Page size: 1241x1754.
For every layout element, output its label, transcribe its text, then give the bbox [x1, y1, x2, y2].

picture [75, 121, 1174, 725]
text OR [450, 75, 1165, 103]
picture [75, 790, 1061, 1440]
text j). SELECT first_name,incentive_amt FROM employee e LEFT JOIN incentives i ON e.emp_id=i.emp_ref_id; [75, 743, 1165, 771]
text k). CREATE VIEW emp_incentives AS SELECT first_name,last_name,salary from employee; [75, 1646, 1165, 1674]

--

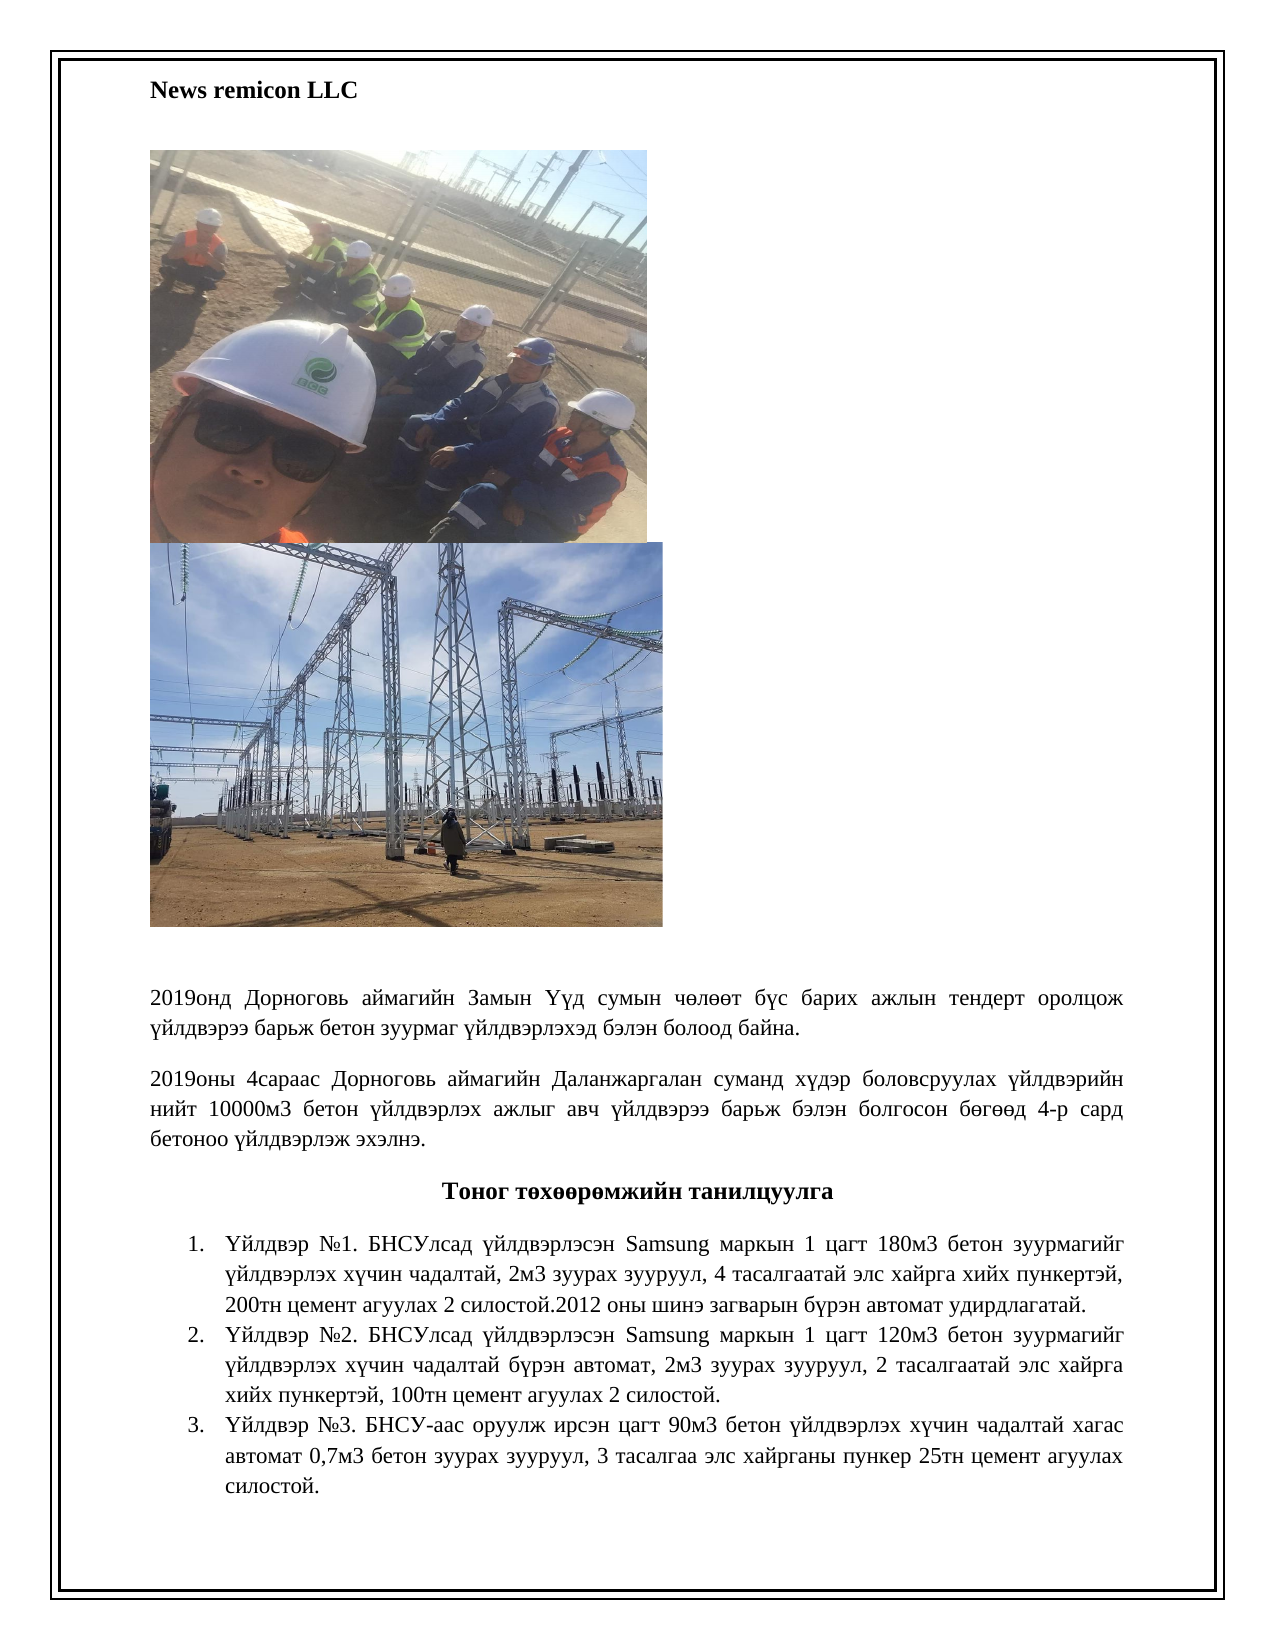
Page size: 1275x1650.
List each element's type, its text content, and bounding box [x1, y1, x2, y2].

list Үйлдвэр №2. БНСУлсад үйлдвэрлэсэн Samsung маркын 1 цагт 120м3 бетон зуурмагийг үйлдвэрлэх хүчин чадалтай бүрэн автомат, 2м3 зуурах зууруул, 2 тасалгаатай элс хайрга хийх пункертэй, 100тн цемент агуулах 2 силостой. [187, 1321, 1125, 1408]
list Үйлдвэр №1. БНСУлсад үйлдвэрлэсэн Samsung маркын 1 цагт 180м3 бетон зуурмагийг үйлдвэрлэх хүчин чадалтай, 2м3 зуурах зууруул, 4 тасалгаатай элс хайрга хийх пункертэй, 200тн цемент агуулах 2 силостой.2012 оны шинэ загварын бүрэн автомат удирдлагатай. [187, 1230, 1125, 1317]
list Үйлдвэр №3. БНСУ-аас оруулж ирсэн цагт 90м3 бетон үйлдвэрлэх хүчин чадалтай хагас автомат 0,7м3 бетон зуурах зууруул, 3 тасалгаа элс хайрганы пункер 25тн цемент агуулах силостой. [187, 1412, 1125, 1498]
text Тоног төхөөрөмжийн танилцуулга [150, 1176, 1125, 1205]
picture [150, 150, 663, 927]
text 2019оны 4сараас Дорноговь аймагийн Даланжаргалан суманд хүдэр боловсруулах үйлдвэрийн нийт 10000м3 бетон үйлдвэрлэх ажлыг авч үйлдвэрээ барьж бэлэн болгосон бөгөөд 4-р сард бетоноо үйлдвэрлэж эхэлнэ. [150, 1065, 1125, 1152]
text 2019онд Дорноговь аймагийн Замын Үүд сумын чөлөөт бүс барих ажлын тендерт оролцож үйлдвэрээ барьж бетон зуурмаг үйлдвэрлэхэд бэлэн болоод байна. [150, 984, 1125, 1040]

AIM OF THE TASK:
For every line in the listing above that contains "Page", copy that line.

ANSWER TO THIS TASK:
Page size: 1241x1754.
Page size: 1275x1650.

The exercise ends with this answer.